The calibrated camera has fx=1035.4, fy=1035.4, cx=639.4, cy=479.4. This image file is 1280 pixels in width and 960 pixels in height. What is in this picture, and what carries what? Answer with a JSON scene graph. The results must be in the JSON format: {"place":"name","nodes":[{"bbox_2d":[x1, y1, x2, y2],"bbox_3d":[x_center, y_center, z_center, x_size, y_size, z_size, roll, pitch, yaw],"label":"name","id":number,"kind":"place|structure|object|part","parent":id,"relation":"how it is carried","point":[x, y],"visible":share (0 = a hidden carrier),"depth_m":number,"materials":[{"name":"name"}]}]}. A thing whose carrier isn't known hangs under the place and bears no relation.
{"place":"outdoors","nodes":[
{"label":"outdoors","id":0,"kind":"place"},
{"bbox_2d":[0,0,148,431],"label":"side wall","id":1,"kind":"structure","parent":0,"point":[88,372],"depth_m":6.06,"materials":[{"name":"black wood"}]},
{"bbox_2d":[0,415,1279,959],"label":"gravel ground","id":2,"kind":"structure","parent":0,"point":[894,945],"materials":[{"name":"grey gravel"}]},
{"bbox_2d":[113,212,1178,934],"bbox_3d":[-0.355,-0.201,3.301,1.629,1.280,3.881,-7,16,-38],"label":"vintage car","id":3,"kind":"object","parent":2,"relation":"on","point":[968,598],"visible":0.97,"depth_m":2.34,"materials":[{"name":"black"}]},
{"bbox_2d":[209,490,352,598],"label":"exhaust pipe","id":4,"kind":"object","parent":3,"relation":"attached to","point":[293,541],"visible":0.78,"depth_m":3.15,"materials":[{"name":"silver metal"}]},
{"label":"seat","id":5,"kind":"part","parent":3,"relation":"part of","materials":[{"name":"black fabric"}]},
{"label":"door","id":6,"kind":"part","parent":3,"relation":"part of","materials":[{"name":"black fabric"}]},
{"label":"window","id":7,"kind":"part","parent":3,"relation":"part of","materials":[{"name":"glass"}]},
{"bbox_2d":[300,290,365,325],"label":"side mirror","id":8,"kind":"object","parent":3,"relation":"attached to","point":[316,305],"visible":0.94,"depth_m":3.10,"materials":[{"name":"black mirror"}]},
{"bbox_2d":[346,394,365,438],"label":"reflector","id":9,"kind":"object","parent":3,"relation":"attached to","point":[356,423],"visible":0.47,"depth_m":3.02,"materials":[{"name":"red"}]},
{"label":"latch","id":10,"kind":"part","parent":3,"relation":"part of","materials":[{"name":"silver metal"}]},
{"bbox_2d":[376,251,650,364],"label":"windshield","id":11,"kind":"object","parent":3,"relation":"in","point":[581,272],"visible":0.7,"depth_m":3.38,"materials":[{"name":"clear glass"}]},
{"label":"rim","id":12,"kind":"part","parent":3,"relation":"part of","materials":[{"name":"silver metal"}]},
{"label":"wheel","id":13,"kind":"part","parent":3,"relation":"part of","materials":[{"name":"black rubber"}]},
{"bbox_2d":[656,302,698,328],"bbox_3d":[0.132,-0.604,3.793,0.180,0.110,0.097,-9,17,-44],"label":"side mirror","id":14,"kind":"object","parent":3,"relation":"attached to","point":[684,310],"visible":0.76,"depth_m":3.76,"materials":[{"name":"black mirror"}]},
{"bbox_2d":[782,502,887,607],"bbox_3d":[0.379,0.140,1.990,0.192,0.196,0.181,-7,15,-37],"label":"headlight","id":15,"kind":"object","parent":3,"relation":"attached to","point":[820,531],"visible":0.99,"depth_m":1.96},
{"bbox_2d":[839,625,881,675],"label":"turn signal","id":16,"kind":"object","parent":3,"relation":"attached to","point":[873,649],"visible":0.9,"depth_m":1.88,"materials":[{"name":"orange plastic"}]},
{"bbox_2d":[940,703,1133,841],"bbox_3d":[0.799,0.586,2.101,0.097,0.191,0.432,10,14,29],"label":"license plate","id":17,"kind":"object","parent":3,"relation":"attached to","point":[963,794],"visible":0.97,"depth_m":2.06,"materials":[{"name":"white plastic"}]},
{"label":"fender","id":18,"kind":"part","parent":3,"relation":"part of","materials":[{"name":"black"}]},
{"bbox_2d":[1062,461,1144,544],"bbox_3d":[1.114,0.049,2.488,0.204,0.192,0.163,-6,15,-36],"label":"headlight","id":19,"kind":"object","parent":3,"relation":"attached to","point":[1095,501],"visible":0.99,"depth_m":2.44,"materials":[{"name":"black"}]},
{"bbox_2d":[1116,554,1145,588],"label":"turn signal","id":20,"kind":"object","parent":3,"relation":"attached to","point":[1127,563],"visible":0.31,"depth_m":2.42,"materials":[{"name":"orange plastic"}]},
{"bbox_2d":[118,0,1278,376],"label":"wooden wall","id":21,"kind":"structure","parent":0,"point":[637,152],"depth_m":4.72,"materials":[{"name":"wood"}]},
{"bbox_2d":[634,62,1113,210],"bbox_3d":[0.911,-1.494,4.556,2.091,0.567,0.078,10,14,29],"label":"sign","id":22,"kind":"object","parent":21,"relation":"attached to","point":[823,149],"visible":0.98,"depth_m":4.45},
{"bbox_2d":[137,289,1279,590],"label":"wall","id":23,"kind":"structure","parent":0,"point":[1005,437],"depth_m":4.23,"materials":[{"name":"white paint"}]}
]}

=====

### Task to complete
Transcribe all of the material exactly as it was written.

### Response to this exercise
The calibrated camera has fx=1035.4, fy=1035.4, cx=639.4, cy=479.4. This image file is 1280 pixels in width and 960 pixels in height. What is in this picture, and what carries what? Answer with a JSON scene graph. The results must be in the JSON format: {"place":"name","nodes":[{"bbox_2d":[x1, y1, x2, y2],"bbox_3d":[x_center, y_center, z_center, x_size, y_size, z_size, roll, pitch, yaw],"label":"name","id":number,"kind":"place|structure|object|part","parent":id,"relation":"how it is carried","point":[x, y],"visible":share (0 = a hidden carrier),"depth_m":number,"materials":[{"name":"name"}]}]}. A thing whose carrier isn't known hangs under the place and bears no relation.
{"place":"outdoors","nodes":[
{"label":"outdoors","id":0,"kind":"place"},
{"bbox_2d":[0,0,148,431],"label":"side wall","id":1,"kind":"structure","parent":0,"point":[88,372],"depth_m":6.06,"materials":[{"name":"black wood"}]},
{"bbox_2d":[0,415,1279,959],"label":"gravel ground","id":2,"kind":"structure","parent":0,"point":[894,945],"materials":[{"name":"grey gravel"}]},
{"bbox_2d":[113,212,1178,934],"bbox_3d":[-0.355,-0.201,3.301,1.629,1.280,3.881,-7,16,-38],"label":"vintage car","id":3,"kind":"object","parent":2,"relation":"on","point":[968,598],"visible":0.97,"depth_m":2.34,"materials":[{"name":"black"}]},
{"bbox_2d":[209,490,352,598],"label":"exhaust pipe","id":4,"kind":"object","parent":3,"relation":"attached to","point":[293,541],"visible":0.78,"depth_m":3.15,"materials":[{"name":"silver metal"}]},
{"label":"seat","id":5,"kind":"part","parent":3,"relation":"part of","materials":[{"name":"black fabric"}]},
{"label":"door","id":6,"kind":"part","parent":3,"relation":"part of","materials":[{"name":"black fabric"}]},
{"label":"window","id":7,"kind":"part","parent":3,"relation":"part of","materials":[{"name":"glass"}]},
{"bbox_2d":[300,290,365,325],"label":"side mirror","id":8,"kind":"object","parent":3,"relation":"attached to","point":[316,305],"visible":0.94,"depth_m":3.10,"materials":[{"name":"black mirror"}]},
{"bbox_2d":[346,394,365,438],"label":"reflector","id":9,"kind":"object","parent":3,"relation":"attached to","point":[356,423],"visible":0.47,"depth_m":3.02,"materials":[{"name":"red"}]},
{"label":"latch","id":10,"kind":"part","parent":3,"relation":"part of","materials":[{"name":"silver metal"}]},
{"bbox_2d":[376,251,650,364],"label":"windshield","id":11,"kind":"object","parent":3,"relation":"in","point":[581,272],"visible":0.7,"depth_m":3.38,"materials":[{"name":"clear glass"}]},
{"label":"rim","id":12,"kind":"part","parent":3,"relation":"part of","materials":[{"name":"silver metal"}]},
{"label":"wheel","id":13,"kind":"part","parent":3,"relation":"part of","materials":[{"name":"black rubber"}]},
{"bbox_2d":[656,302,698,328],"bbox_3d":[0.132,-0.604,3.793,0.180,0.110,0.097,-9,17,-44],"label":"side mirror","id":14,"kind":"object","parent":3,"relation":"attached to","point":[684,310],"visible":0.76,"depth_m":3.76,"materials":[{"name":"black mirror"}]},
{"bbox_2d":[782,502,887,607],"bbox_3d":[0.379,0.140,1.990,0.192,0.196,0.181,-7,15,-37],"label":"headlight","id":15,"kind":"object","parent":3,"relation":"attached to","point":[820,531],"visible":0.99,"depth_m":1.96},
{"bbox_2d":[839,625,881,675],"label":"turn signal","id":16,"kind":"object","parent":3,"relation":"attached to","point":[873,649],"visible":0.9,"depth_m":1.88,"materials":[{"name":"orange plastic"}]},
{"bbox_2d":[940,703,1133,841],"bbox_3d":[0.799,0.586,2.101,0.097,0.191,0.432,10,14,29],"label":"license plate","id":17,"kind":"object","parent":3,"relation":"attached to","point":[963,794],"visible":0.97,"depth_m":2.06,"materials":[{"name":"white plastic"}]},
{"label":"fender","id":18,"kind":"part","parent":3,"relation":"part of","materials":[{"name":"black"}]},
{"bbox_2d":[1062,461,1144,544],"bbox_3d":[1.114,0.049,2.488,0.204,0.192,0.163,-6,15,-36],"label":"headlight","id":19,"kind":"object","parent":3,"relation":"attached to","point":[1095,501],"visible":0.99,"depth_m":2.44,"materials":[{"name":"black"}]},
{"bbox_2d":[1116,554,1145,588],"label":"turn signal","id":20,"kind":"object","parent":3,"relation":"attached to","point":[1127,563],"visible":0.31,"depth_m":2.42,"materials":[{"name":"orange plastic"}]},
{"bbox_2d":[118,0,1278,376],"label":"wooden wall","id":21,"kind":"structure","parent":0,"point":[637,152],"depth_m":4.72,"materials":[{"name":"wood"}]},
{"bbox_2d":[634,62,1113,210],"bbox_3d":[0.911,-1.494,4.556,2.091,0.567,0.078,10,14,29],"label":"sign","id":22,"kind":"object","parent":21,"relation":"attached to","point":[823,149],"visible":0.98,"depth_m":4.45},
{"bbox_2d":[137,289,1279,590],"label":"wall","id":23,"kind":"structure","parent":0,"point":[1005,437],"depth_m":4.23,"materials":[{"name":"white paint"}]}
]}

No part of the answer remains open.